Romanian physicist (1907–1971)

Ion I. Agârbiceanu (6 January 1907 – 9 March 1971) was a Romanian physicist born in Bucium, Alba County in Transylvania. He was the son of the writer and Greek-Catholic priest Ion Agârbiceanu and his wife Maria.

After completing his secondary education at the George Barițiu High School in Cluj, Agârbiceanu studied from 1925 to 1929 at the Electrotechnic Institute of Bucharest. He then pursued his studies at the University of Paris, where he obtained in 1934 his Ph.D. in Physics under the direction of Aimé Cotton; his thesis, Recherche sur le spectre de fluorescence et d'absorption des vapeurs de Iodine, was published in Annales de physique. From 1951 to 1955 he was a professor in the Faculty of Mathematics and Physics of the University of Bucharest, after which he transferred to the Polytechnic Institute of Bucharest.
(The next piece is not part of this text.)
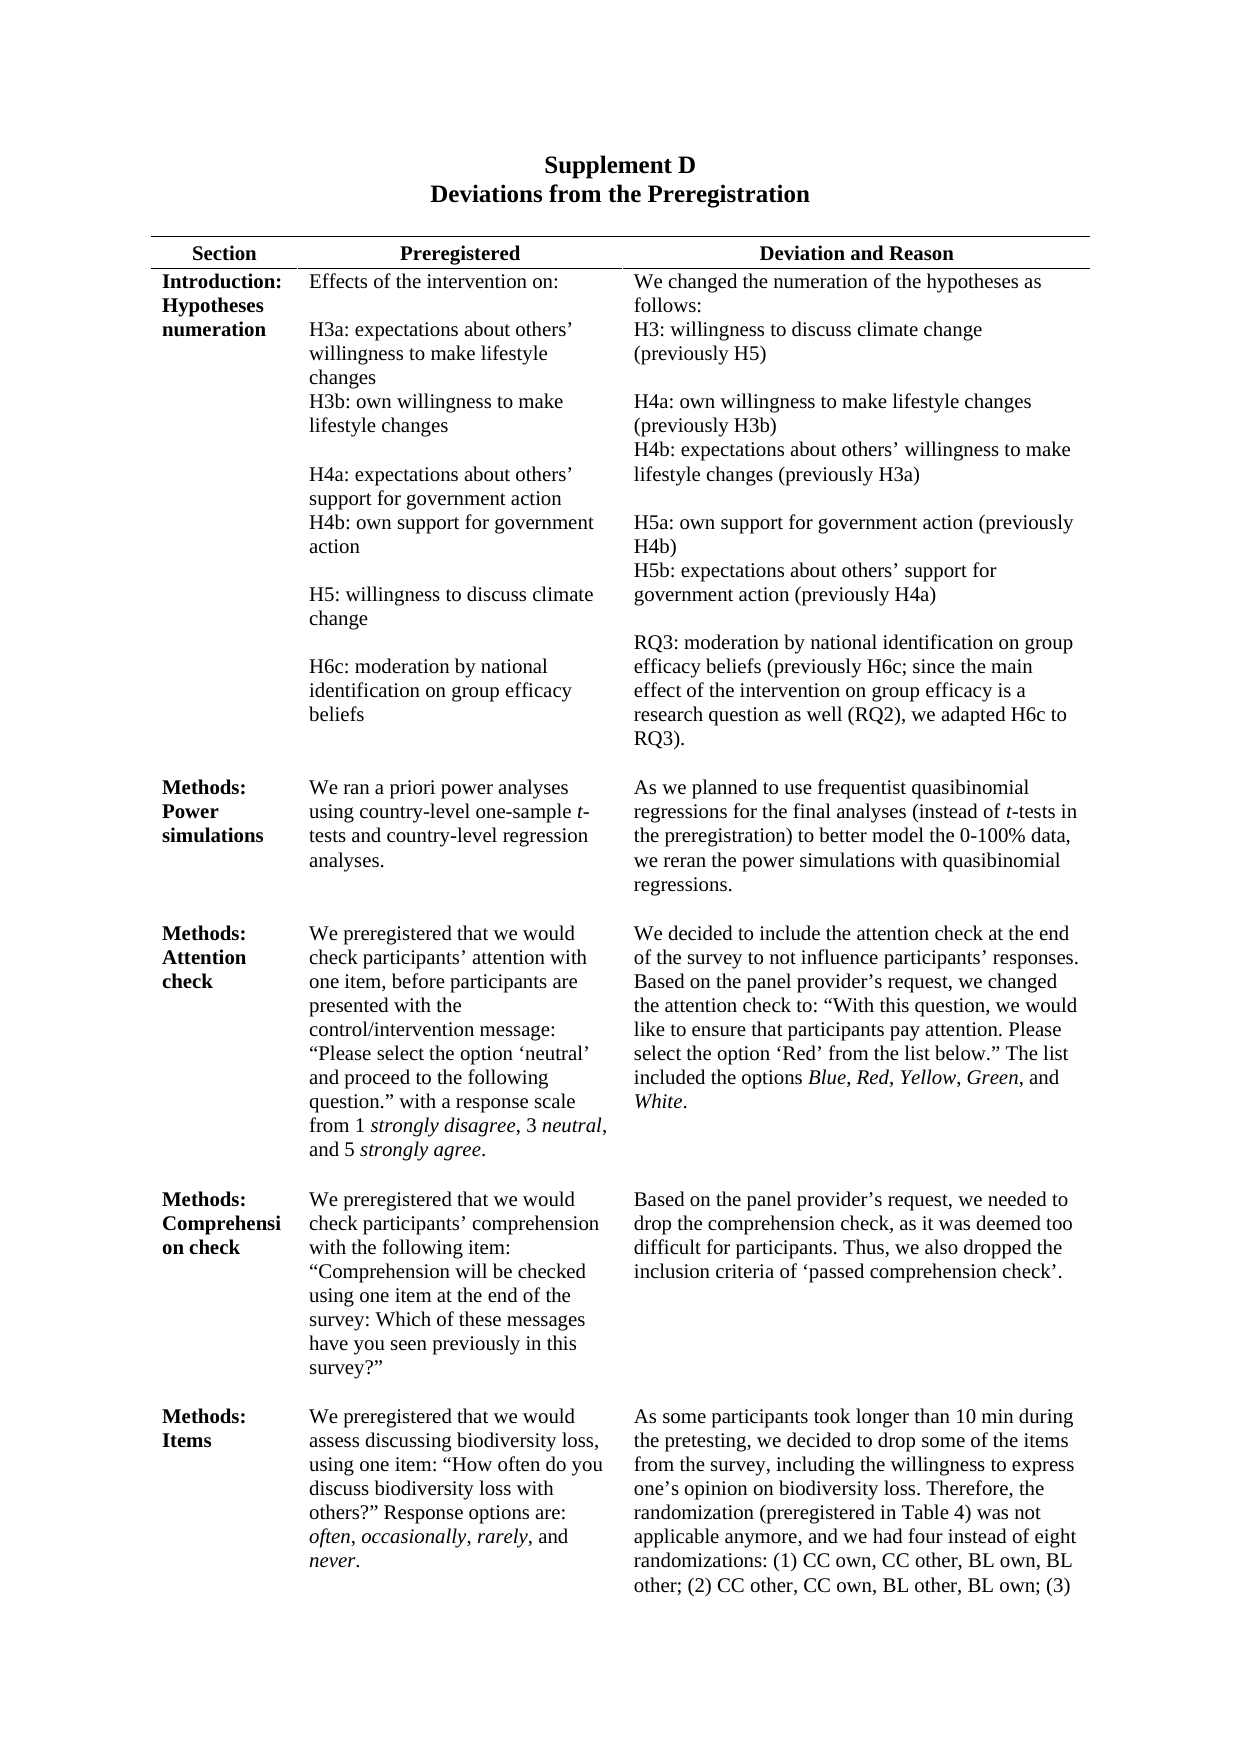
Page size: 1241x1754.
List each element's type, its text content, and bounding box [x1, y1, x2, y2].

He invented the gas laser in 1962, the first major improvement on laser technology, which was discovered by Theodore Maiman. Agârbiceanu's laser used a mixture of helium and neon to function. This laser was invented during Agârbiceanu's long tenure as head of Physics Lab 1 at the Polytechnic Institute of Bucharest, which lasted from 1955 to 1971. He was elected a corresponding member of the Romanian Academy in 1963.

Agârbiceanu died in Cluj on 9 March 1971, a scant few months after he stopped working for the Polytechnic Institute of Bucharest.